Thursday, October 6, 2011

Dietrich Bonhoeffer & Scott Anderson- and the innocence of Christ

Saturday, the 8th of October, Scott Anderson will be ordained as a teaching elder (pastor). He will be the first unrepentant gay person to be ordained as a pastor in the Presbyterian Church (U.S.A.) since 10-A was passed on July the 10th. Many orthodox/evangelical Presbyterians, including myself, feel extremely sad about the day. We, who are a part of the PCUSA, are all complicit in the ordination because our denomination is a connectional one.

But we are sad about many other sins also. We have too often gone through our day without prayer and the study of God’s word. We have failed to plead for the lives of the unborn and cared little for the poor. I personally have too many times failed to love the prostitutes who live across the street. I am still praying to care for the pimps and the johns who use them.

The denomination, as a whole, including the orthodox/evangelical must all repent. Not just Anderson, but all of us as we stand before our holy God in our failure and our sin. Dietrich Bonhoeffer was a Christian who often called the Church to repentance. From his prison cell he sent a letter to his friend writing of suffering, it shows that his time was not unlike our own. He wrote:
The righteous person suffers because of unrighteousness, because of the senselessness and absurdity of events in the world. He suffers because of the destruction of the divine order of marriage and the family. He suffers not only because it means privation for him, but because he recognizes something ungodly in it. The world says: That is how it is, always will be and must be. The righteous person says it ought not to be so; it is against God.
The above is from a small book, Meditating on the Word. It contains a few of Bonhoeffer’s sermons translated and published in 1986. The one that I have received the most help from is on psalm 58, one of the psalms of vengeance. This was written and circulated during the beginning of devastating times for the Confessing Church. The Editor of this book tells the story of a mother who went to visit her son’s friend in prison. The mother wrote, “’Evangelical Pastor’ is written in large letters above the cell door …”

And yet as Bonhoeffer exegetes the psalm he points a finger at all reminding them that only an innocent man may pray this psalm. And no one is innocent but Jesus. Bonhoeffer writes, “No, we sinners do not pray this song of vengeance, innocence alone prays this psalm. The innocence of Christ steps before the world and accuses it.” And then he asks us, “And when Christ accuses the world of sin, are we not ourselves also among the accused?

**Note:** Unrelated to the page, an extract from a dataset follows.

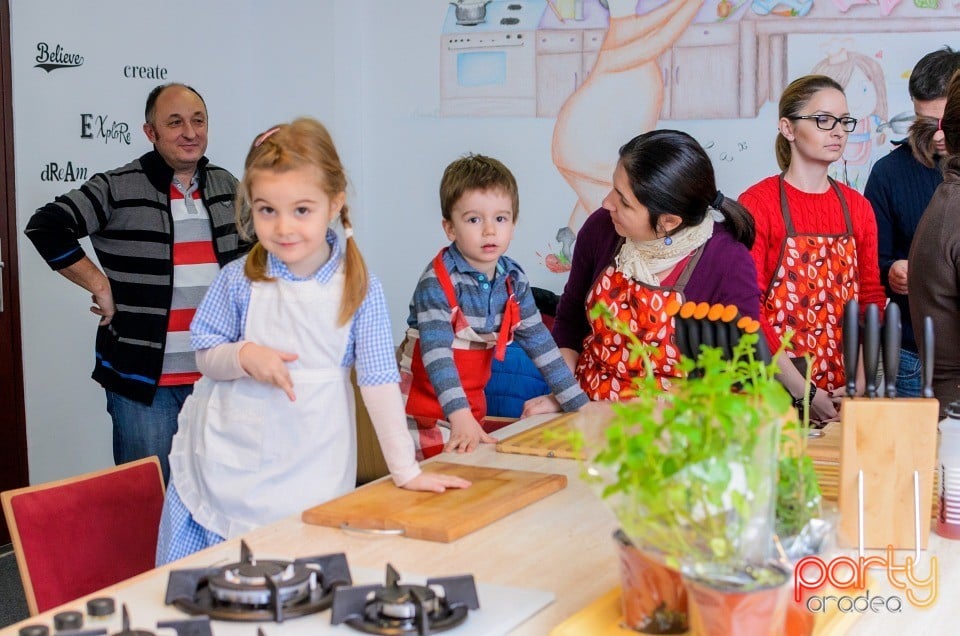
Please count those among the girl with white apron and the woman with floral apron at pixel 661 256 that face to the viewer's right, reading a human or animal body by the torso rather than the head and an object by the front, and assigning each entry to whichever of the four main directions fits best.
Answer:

Reaching into the horror of the text, “The righteous will be glad when they see the vengeance; they will bath their feet in the blood of the wicked,” Bonhoeffer pulls out our very salvation. Christ is the wicked one; he takes the sins of the world upon himself:
Jesus Christ died the death of the godless; he was stricken by God’s wrath and vengeance. His blood is the blood which God’s righteousness required for the transgression of his commandments. God’s vengeance has been carried out in the midst of the earth in a manner more fearful than even this psalm knows about. Christ, the innocent, died the death of the wicked, so that we need not die. Now we stand beneath his cross as the godless ones, and now a most difficult mystery is resolved: Jesus Christ, the innocent, prays in the hour of God’s vengeance on the wicked of the earth, in which our psalm is fulfilled: “Father, forgive them; for they know not what they do.” (Lk. 23:34)
Bonhoeffer goes on to speak of how now in our guilt bathing our feet in the blood of the wicked takes on a different meaning. “The blood of the wicked has become our salvation, making us clean from all sins.” And he also reminds the reader that whoever comes to Christ will never be touched by God’s wrath but whoever does not—“the one who despises the cross” will suffer eternal death.

So all of us, including Scot Anderson, in this our troubled and unrepentant denomination, must repent and then we may stand as the innocent in Christ awaiting his coming when all things will be made right.

2 comments:

Stushie said...

Well done Viola and well written.

Dave Moody said...

amen... Jesus Christ, son of God, savior- have mercy on me, a sinner.